[DATASET CONTENT]
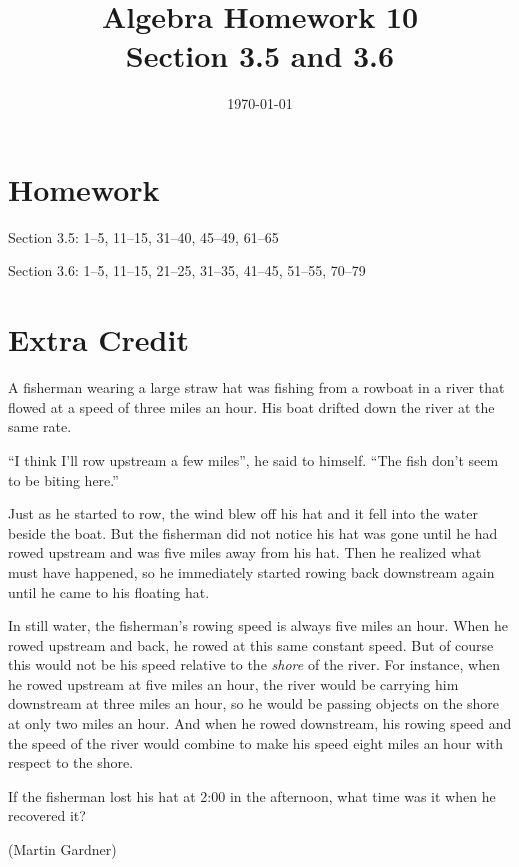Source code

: \documentclass[letterpaper, landscape]{exam}
\title{Algebra Homework 10 \\ Section 3.5 and 3.6}
\author{}
\date{\today}
\begin{document}
  \maketitle

  \section{Homework}

  \begin{itemize*}
    \item Section 3.5: 1--5, 11--15, 31--40, 45--49, 61--65
    \item Section 3.6: 1--5, 11--15, 21--25, 31--35, 41--45, 51--55, 70--79
  \end{itemize*}

  \section{Extra Credit}

  A fisherman wearing a large straw hat was fishing from a rowboat in a river
  that flowed at a speed of three miles an hour.  His boat drifted down the
  river at the same rate.

  ``I think I'll row upstream a few miles'', he said to himself.  ``The fish
  don't seem to be biting here.''

  Just as he started to row, the wind blew off his hat and it fell into the
  water beside the boat.  But the fisherman did not notice his hat was gone
  until he had rowed upstream and was five miles away from his hat.  Then he
  realized what must have happened, so he immediately started rowing back
  downstream again until he came to his floating hat.

  In still water, the fisherman's rowing speed is always five miles an hour.
  When he rowed upstream and back, he rowed at this same constant speed.  But
  of course this would not be his speed relative to the {\em shore\/} of the
  river.  For instance, when he rowed upstream at five miles an hour, the river
  would be carrying him downstream at three miles an hour, so he would be
  passing objects on the shore at only two miles an hour.  And when he rowed
  downstream, his rowing speed and the speed of the river would combine to make
  his speed eight miles an hour with respect to the shore.

  If the fisherman lost his hat at 2:00 in the afternoon, what time was it when
  he recovered it?

  (Martin Gardner)
\end{document}
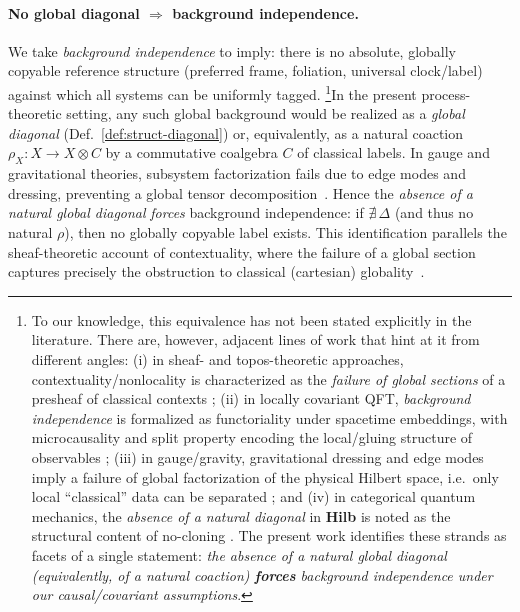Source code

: \documentclass[11pt]{article}
\theoremstyle{upright}
\begin{document}
\paragraph{No global diagonal $\Rightarrow$ background independence.}
We take \emph{background independence} to imply: there is no absolute, globally copyable reference structure (preferred frame, foliation, universal clock/label) against which all systems can be uniformly tagged. \footnote{To our knowledge, this equivalence has not been stated explicitly in the literature. There are, however, adjacent lines of work that hint at it from different angles: (i) in sheaf- and topos-theoretic approaches, contextuality/nonlocality is characterized as the \emph{failure of global sections} of a presheaf of classical contexts \cite{AbramskyBrandenburger2011,DoeringIsham2008}; (ii) in locally covariant QFT, \emph{background independence} is formalized as functoriality under spacetime embeddings, with microcausality and split property encoding the local/gluing structure of observables \cite{BrunettiFredenhagenVerch2003,BuchholzWichmann1986,DoplicherLongo1984}; (iii) in gauge/gravity, gravitational dressing and edge modes imply a failure of global factorization of the physical Hilbert space, i.e.\ only local “classical” data can be separated \cite{DonnellyFreidel2016,DonnellyWall2016}; and (iv) in categorical quantum mechanics, the \emph{absence of a natural diagonal} in \textbf{Hilb} is noted as the structural content of no-cloning \cite{AbramskyCoecke2004}. The present work identifies these strands as facets of a single statement: \emph{the absence of a natural global diagonal (equivalently, of a natural coaction) \textbf{forces} background independence under our causal/covariant assumptions}.}In the present process-theoretic setting, any such global background would be realized as a \emph{global diagonal} (Def.~\ref{def:struct-diagonal}) or, equivalently, as a natural coaction $\rho_X:X\!\to\!X\!\otimes\!C$ by a commutative coalgebra $C$ of classical labels. In gauge and gravitational theories, subsystem factorization fails 
due to edge modes and dressing, preventing a global tensor decomposition~\cite{DonnellyFreidel2016}. Hence the \emph{absence of a natural global diagonal} \emph{forces} background independence: if $\nexists\,\Delta$ (and thus no natural $\rho$), then no globally copyable label exists. This identification parallels the sheaf-theoretic account of contextuality, where the failure of a global section captures precisely the obstruction to classical (cartesian) globality~\cite{AbramskyBrandenburger2011}. 
\end{document}
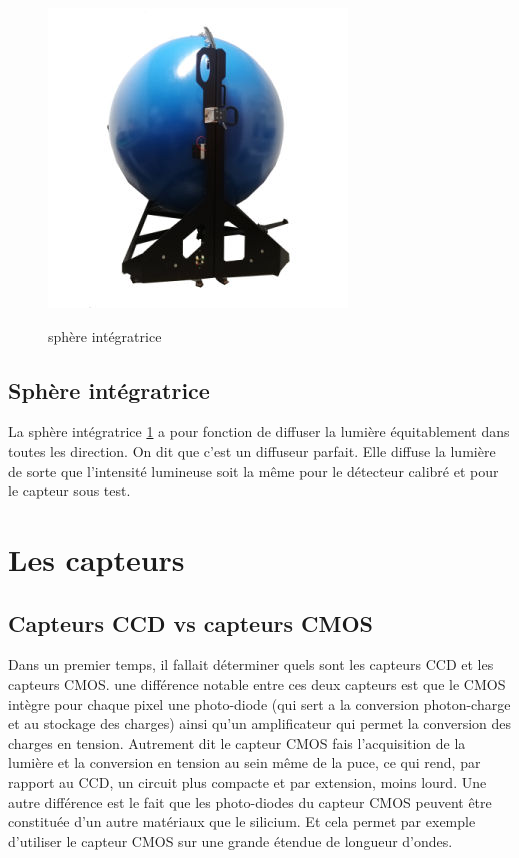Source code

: \documentclass{article}
\begin{document}
\begin{figure}[H]
\centering
\includegraphics[scale=0.7]{sphere_integrante.jpg}
\label{fig:3}
\caption{sphère intégratrice}
\end{figure}

\subsection{Sphère intégratrice}
La sphère intégratrice \ref{fig:3} a pour fonction de diffuser la lumière équitablement dans toutes les direction. On dit que c'est un diffuseur parfait. Elle diffuse la lumière de sorte que l'intensité lumineuse soit la même pour le détecteur calibré et pour le capteur sous test.


\section{Les capteurs}
\subsection{Capteurs CCD vs capteurs CMOS}
Dans un premier temps, il fallait déterminer quels sont les capteurs CCD et les capteurs CMOS.
une différence notable entre ces deux capteurs est que le CMOS intègre pour chaque pixel une photo-diode (qui sert a la conversion photon-charge et au stockage des charges) ainsi qu'un amplificateur qui permet la conversion des charges en tension. Autrement dit le capteur CMOS fais l'acquisition de la lumière et la conversion en tension au sein même de la puce, ce qui rend, par rapport au CCD, un circuit plus compacte et par extension, moins lourd.
Une autre différence est le fait que les photo-diodes du capteur CMOS peuvent être constituée d'un autre matériaux que le silicium. Et cela permet par exemple d'utiliser le capteur CMOS sur une grande étendue de longueur d'ondes. 
\end{document}
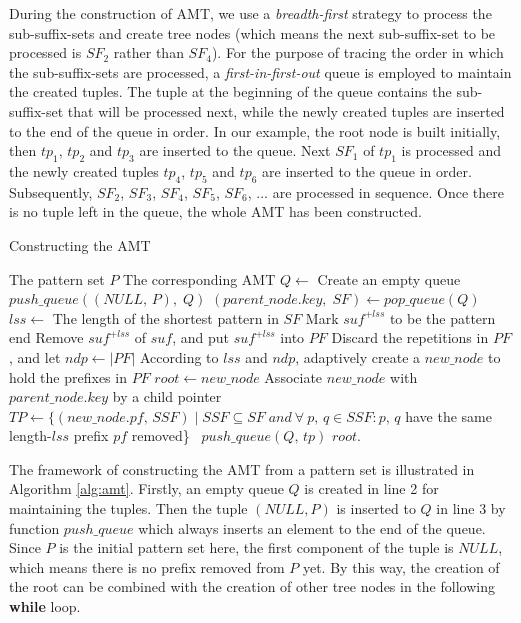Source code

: \documentclass{article}
\begin{document}
During the construction of AMT, we use a \emph{breadth-first} strategy
to process the sub-suffix-sets and create tree nodes (which means the
next sub-suffix-set to be processed is $SF_2$ rather than $SF_4$). For
the purpose of tracing the order in which the sub-suffix-sets are
processed, a \emph{first-in-first-out} queue is employed to maintain
the created tuples. The tuple at the beginning of the queue contains
the sub-suffix-set that will be processed next, while the newly
created tuples are inserted to the end of the queue in order. In our
example, the root node is built initially, then $tp_1$, $tp_2$ and
$tp_3$ are inserted to the queue. Next $SF_1$ of $tp_1$ is processed
and the newly created tuples $tp_4$, $tp_5$ and $tp_6$ are inserted to
the queue in order. Subsequently, $SF_2$, $SF_3$, $SF_4$, $SF_5$,
$SF_6$, $\dots$ are processed in sequence. Once there is no tuple left
in the queue, the whole AMT has been constructed.

\begin{algorithm}
  \caption{Constructing the AMT}\scriptsize
  \label{alg:amt}
  \begin{algorithmic}[1]
    \REQUIRE The pattern set $P$
    \ENSURE The corresponding AMT
    \STATE
    \STATE $Q \leftarrow$ Create an empty queue
    \STATE $push\_queue((NULL,\,P),\; Q)$
    \STATE
    \STATE $(parent\_node.key,\; SF) \leftarrow pop\_queue(Q)$
    \STATE $lss \leftarrow$ The length of the shortest pattern in $SF$
    \STATE Mark $suf^{+lss}$ to be the pattern end
    \ENDIF
    \STATE Remove $suf^{+lss}$ of $suf$, and put $suf^{+lss}$ into $PF$
    \ENDFOR
    \STATE Discard the repetitions in $PF$, and let $ndp \leftarrow |PF|$
    \STATE According to $lss$ and $ndp$, adaptively create a
    $new\_node$ to hold the prefixes in
    $PF$
    \STATE $root \leftarrow new\_node$
    \ELSE
    \STATE Associate $new\_node$
    with $parent\_node.key$ by a child pointer
    \ENDIF
    \STATE $TP \leftarrow \{(new\_node.pf,\, SSF) \mid SSF \subseteq SF\; and
    \ \forall \ p,\,q \in SSF: p,\,q$ have the same length-$lss$ prefix
    $pf$ removed\}\
    \STATE $push\_queue(Q,\,tp)$
    \ENDFOR
    \ENDWHILE
    \STATE
    \RETURN $root$.
  \end{algorithmic}
\end{algorithm}

The framework of constructing the AMT from a pattern set is
illustrated in Algorithm \ref{alg:amt}. Firstly, an empty queue $Q$ is
created in line 2 for maintaining the tuples. Then the tuple
$(NULL, P)$ is inserted to $Q$ in line 3 by function $push\_queue$
which always inserts an element to the end of the queue. Since $P$ is
the initial pattern set here, the first component of the tuple is
$NULL$, which means there is no prefix removed from $P$ yet. By this
way, the creation of the root can be combined with the creation of
other tree nodes in the following \textbf{while} loop.
\end{document}
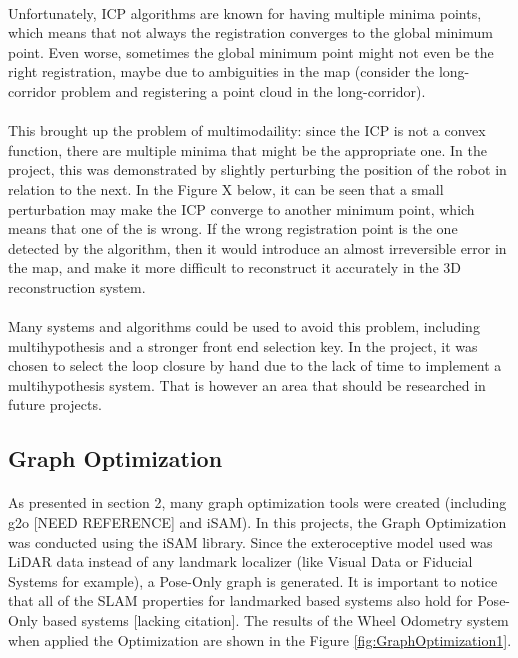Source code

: \documentclass[11pt]{article}
\begin{document}
	\paragraph{}
	Unfortunately, ICP algorithms are known for having multiple minima points, which means that not always the registration converges to the global minimum point. Even worse, sometimes the global minimum point might not even be the right registration, maybe due to ambiguities in the map (consider the long-corridor problem and registering a point cloud in the long-corridor).
	
	\paragraph{}
	This brought up the problem of multimodaility: since the ICP is not a convex function, there are multiple minima that might be the appropriate one. In the project, this was demonstrated by slightly perturbing the position of the robot in relation to the next. In the Figure X below, it can be seen that a small perturbation may make the ICP converge to another minimum point, which means that one of the is wrong. If the wrong registration point is the one detected by the algorithm, then it would introduce an almost irreversible error in the map, and make it more difficult to reconstruct it accurately in the 3D reconstruction system.
	
	\paragraph{}
	Many systems and algorithms could be used to avoid this problem, including multihypothesis and a stronger front end selection key. In the project, it was chosen to select the loop closure by hand due to the lack of time to implement a multihypothesis system. That is however an area that should be researched in future projects.
	\subsection{Graph Optimization}
	\paragraph{}
	As presented in section 2, many graph optimization tools were created (including g2o [NEED REFERENCE] and iSAM). In this projects, the Graph Optimization was conducted using the iSAM library. Since the exteroceptive model used was LiDAR data instead of any landmark localizer (like Visual Data or Fiducial Systems for example), a Pose-Only graph is generated. It is important to notice that all of the SLAM properties for landmarked based systems also hold for Pose-Only based systems [lacking citation].
	The results of the Wheel Odometry system when applied the Optimization are shown in the Figure \ref{fig:GraphOptimization1}.
	
\end{document}

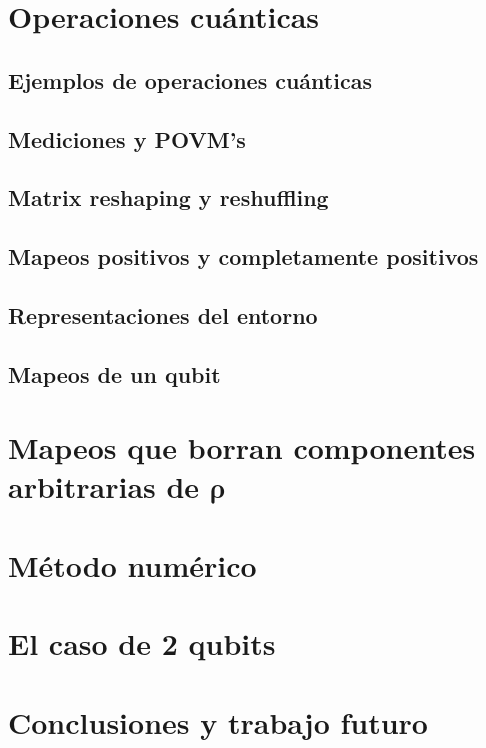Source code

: \documentclass[12pt]{report}
\begin{document}
\chapter{Operaciones cuánticas}

\section{Ejemplos de operaciones cuánticas}

\section{Mediciones y POVM's}

\section{Matrix reshaping y reshuffling}

\section{Mapeos positivos y completamente positivos}

\section{Representaciones del entorno}

\section{Mapeos de un qubit}



\chapter{Mapeos que borran componentes arbitrarias de $\boldsymbol{\rho}$}



\chapter{Método numérico}


\chapter{El caso de 2 qubits}

\chapter{Conclusiones y trabajo futuro}





\end{document}
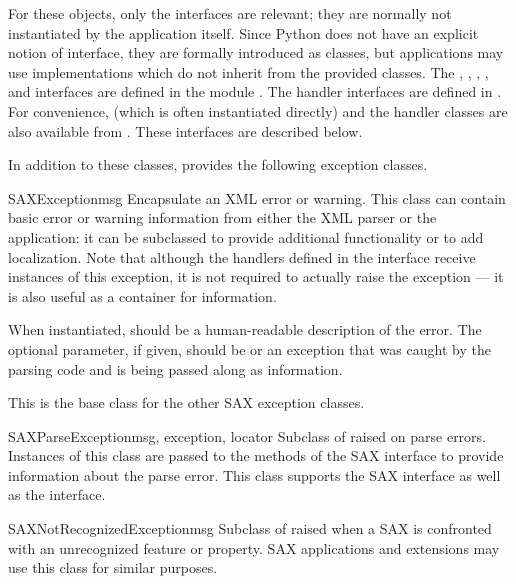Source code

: For these objects, only the interfaces are relevant; they are normally
not instantiated by the application itself.  Since Python does not have
an explicit notion of interface, they are formally introduced as
classes, but applications may use implementations which do not inherit
from the provided classes.  The , ,
, , and
 interfaces are defined in the module
.  The handler interfaces are defined in
.  For convenience, 
(which is often instantiated directly) and the handler classes are
also available from .  These interfaces are described
below.

In addition to these classes,  provides the following
exception classes.

\begin{excclassdesc}{SAXException}{msg}
  Encapsulate an XML error or warning.  This class can contain basic
  error or warning information from either the XML parser or the
  application: it can be subclassed to provide additional
  functionality or to add localization.  Note that although the
  handlers defined in the  interface receive
  instances of this exception, it is not required to actually raise
  the exception --- it is also useful as a container for information.

  When instantiated,  should be a human-readable description
  of the error.  The optional  parameter, if given,
  should be  or an exception that was caught by the parsing
  code and is being passed along as information.

  This is the base class for the other SAX exception classes.
\end{excclassdesc}

\begin{excclassdesc}{SAXParseException}{msg, exception, locator}
  Subclass of  raised on parse errors.
  Instances of this class are passed to the methods of the SAX
   interface to provide information about the
  parse error.  This class supports the SAX  interface
  as well as the  interface.
\end{excclassdesc}

\begin{excclassdesc}{SAXNotRecognizedException}{msg}
  Subclass of  raised when a SAX
   is confronted with an unrecognized feature or
  property.  SAX applications and extensions may use this class for
  similar purposes.
\end{excclassdesc}

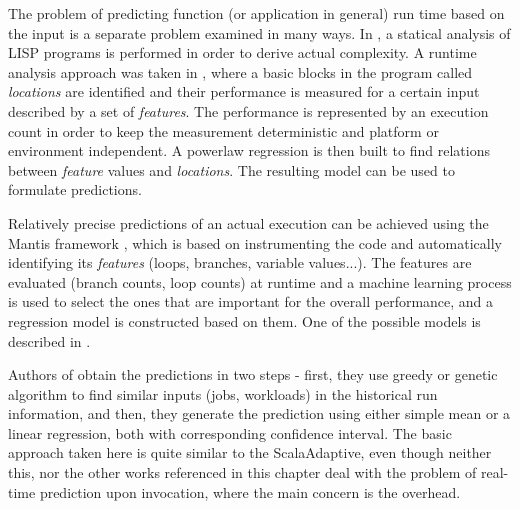 The problem of predicting function (or application in general) run time based on the input is a separate problem examined in many ways. In \cite{wegbreit_mechanical_1975}, a statical analysis of LISP programs is performed in order to derive actual complexity. A runtime analysis approach was taken in \cite{goldsmith_measuring_2007}, where a basic blocks in the program called \textit{locations} are identified and their performance is measured for a certain input described by a set of \textit{features}. The performance is represented by an execution count in order to keep the measurement deterministic and platform or environment independent. A powerlaw regression is then built to find relations between \textit{feature} values and \textit{locations}. The resulting model can be used to formulate predictions.

Relatively precise predictions of an actual execution can be achieved using the Mantis framework \cite{chun_mantis:_2010}, which is based on instrumenting the code and automatically identifying its \textit{features} (loops, branches, variable values...). The features are evaluated (branch counts, loop counts) at runtime and a machine learning process is used to select the ones that are important for the overall performance, and a regression model is constructed based on them. One of the possible models is described in \cite{huang_predicting_2010}.

Authors of \cite{smith_predicting_1998} obtain the predictions in two steps - first, they use greedy or genetic algorithm to find similar inputs (jobs, workloads) in the historical run information, and then, they generate the prediction using either simple mean or a linear regression, both with corresponding confidence interval. The basic approach taken here is quite similar to the ScalaAdaptive, even though neither this, nor the other works referenced in this chapter deal with the problem of real-time prediction upon invocation, where the main concern is the overhead.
[/DATASET CONTENT]
THE TASK ::
Out of the data above, transcribe exactly and only the lines starting with the line that has "created in line" and going on through the line that has "way, the creation", both included.

ANSWER SECTION ::
created in line 2 for maintaining the tuples. Then the tuple
$(NULL, P)$ is inserted to $Q$ in line 3 by function $push\_queue$
which always inserts an element to the end of the queue. Since $P$ is
the initial pattern set here, the first component of the tuple is
$NULL$, which means there is no prefix removed from $P$ yet. By this
way, the creation of the root can be combined with the creation of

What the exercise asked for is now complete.